TASK ITEM - Extract each line below that contains the string "this", treating uppercase and lowercase letters as distinct.

TASK DATA -

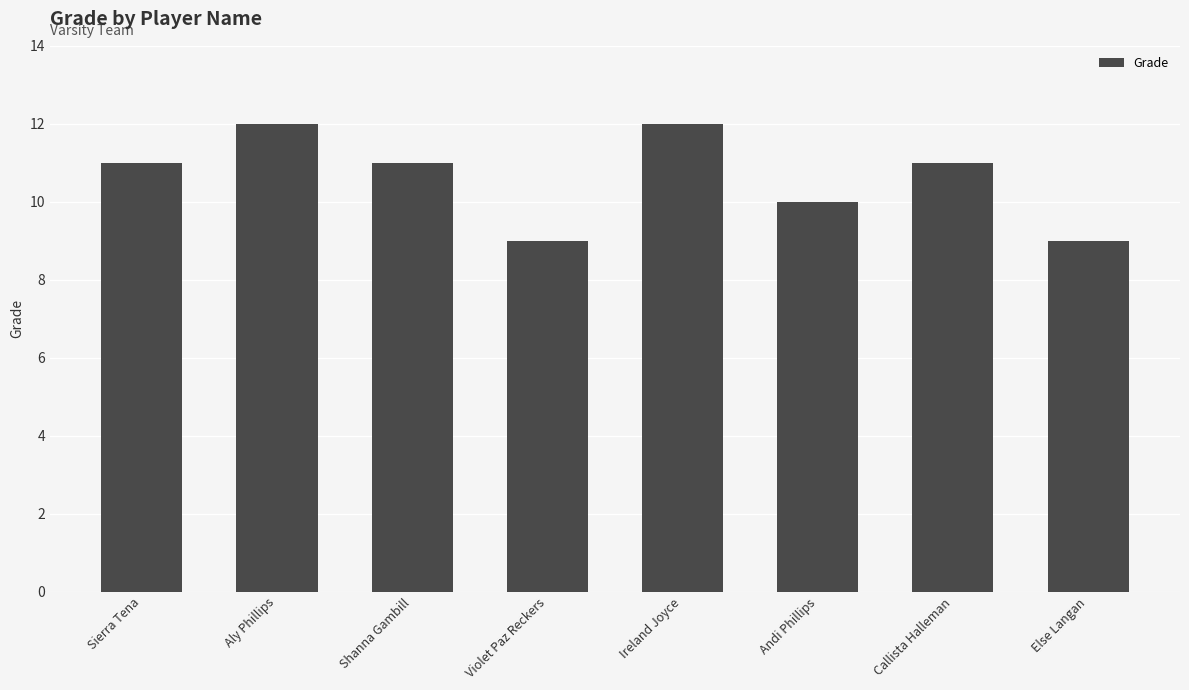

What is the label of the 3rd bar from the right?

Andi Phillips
---
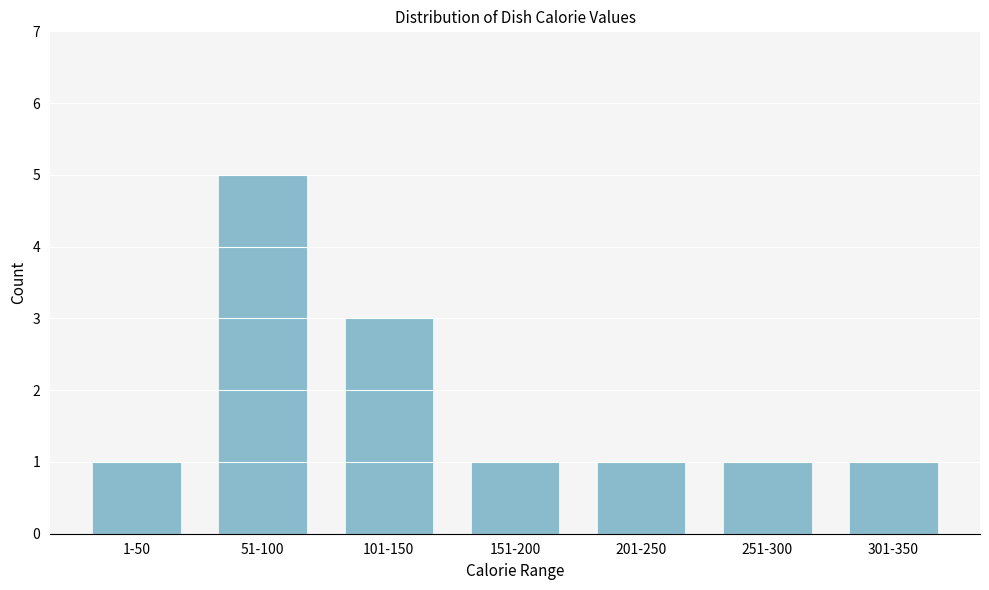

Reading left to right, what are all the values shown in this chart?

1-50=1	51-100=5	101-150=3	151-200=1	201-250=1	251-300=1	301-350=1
---
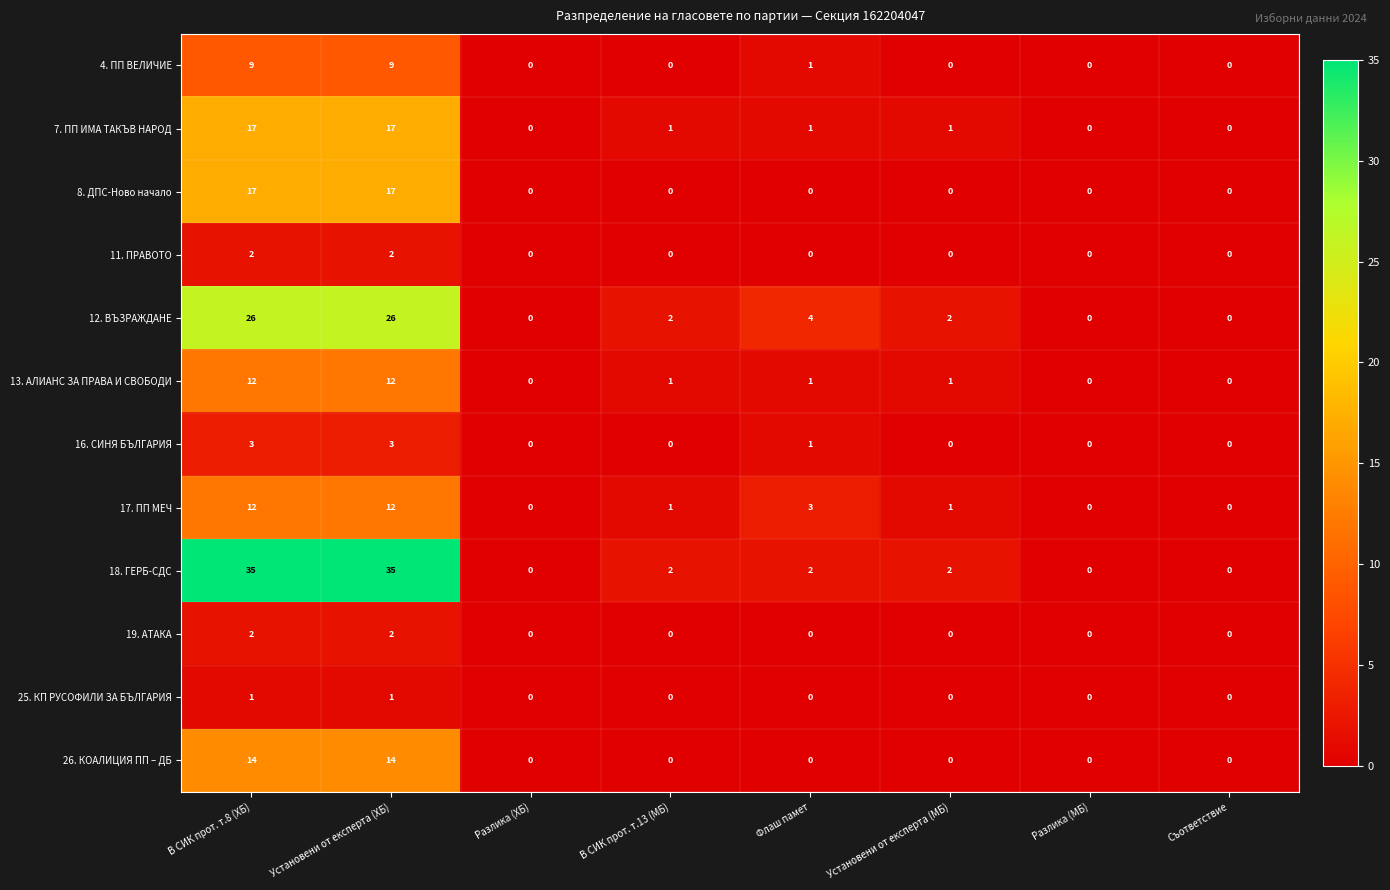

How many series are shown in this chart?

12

RESULT -
Reading left to right, what are all the values shown in this chart?
How many series are shown in this chart?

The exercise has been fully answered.